There were quite a few performance-related issues in the Excel 2010 -> Excel 2013 time frame, and I think you'll find some COM interop scenarios became much slower.

So I don't think this is related to SQLiteForExcel directly and the VBA side. Maybe you can do some tests where there is no use of the Excel COM object model, just VBA code. I'm also not sure if the debug output in VBA has reliable performance across versions.

Have you perhaps moved from 32-bit to 64-bit?
Maybe that makes such a difference.

I do know anything about the character encoding in the SQLite db - this SQLiteForExcel code assumes it's always UTF8.

I can't really believe the VBA side is the slow part of the call - it's just converting the UTF8 bytes into a VBA string and storing into an array. But the SQLite side didn't change at all. So it doesn't really make sense to me.

Storing the data as UTF16 might bloat your SQLite DB, so it's not obvious that there will much of a performance improvement.
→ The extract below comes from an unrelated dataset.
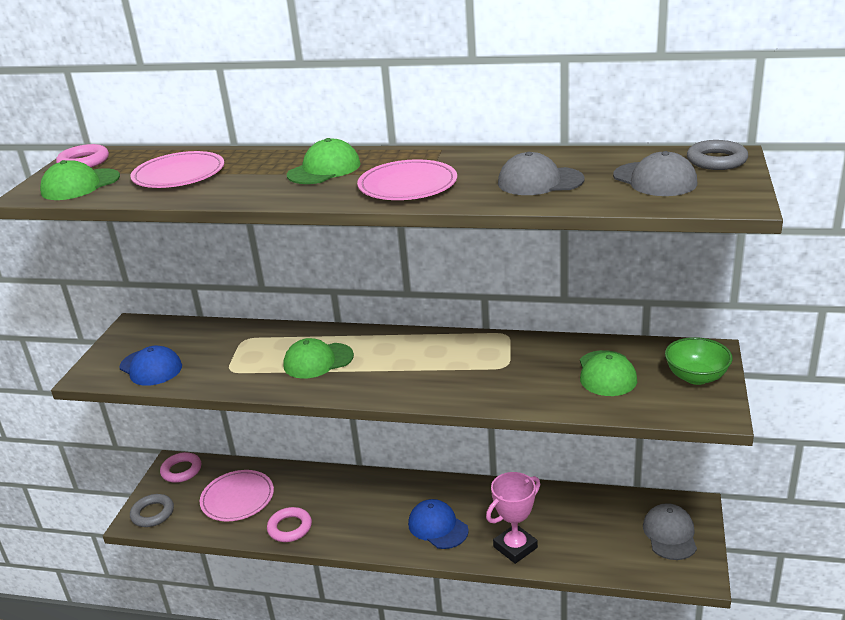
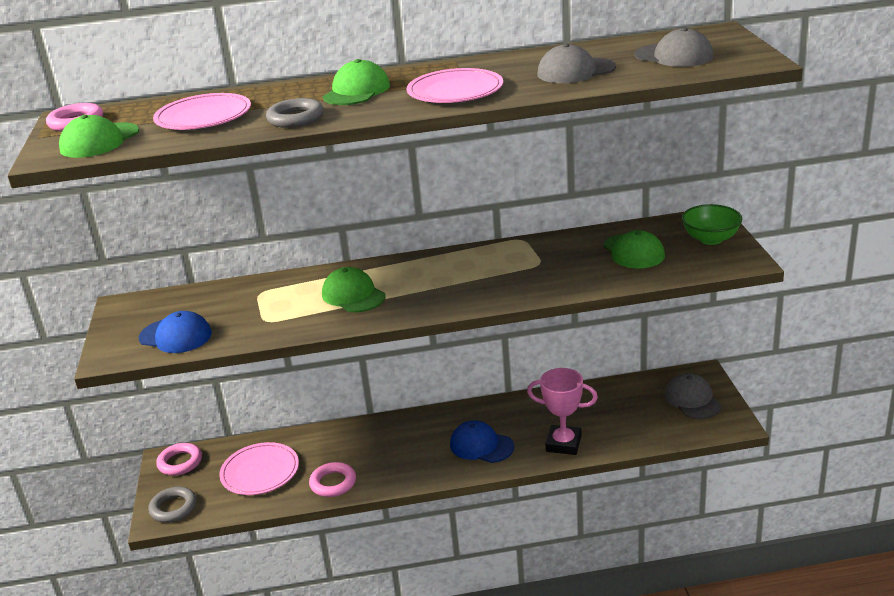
camera: 20 degrees left, 0 degrees up
(318, 361) = (353, 295): green cap -> green cap turned 90 degrees clockwise
(515, 547) = (563, 444): pink trophy -> pink trophy turned 75 degrees clockwise
(716, 160) = (711, 36): grey ring -> grey ring (295, 118)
The only Windows API called for text columns is MultiByteToWideChar and I haven't yet found anything indicating that it might have changed recently.

You might try to test the performance of StringToUtf8Bytes and Utf8PtrToString pair to get some sense of how fast the text encoding and decoding is done. I'd suspect it is super fast compared to getting the bytes from SQLite.

Thank you @gburns53 for posting back - that's very interesting and surprising.

The AMSI stuff is interesting - I had not heard of this before.

Are you suggesting the two calls to the Win32 API MultiByteToWideChar for every string is the place where the slowdown happens? I guess you could check this by making your own implementation of Utf8PtrToString which just copies the Utf8 bytes into every second location of the target string. That would not be correct for strings containing non-ANSI characters, but would be fast. You could even check if the character sequence represents and interesting Unicode character, and only call the Windows API in that case - or implement the whole thing in VBA.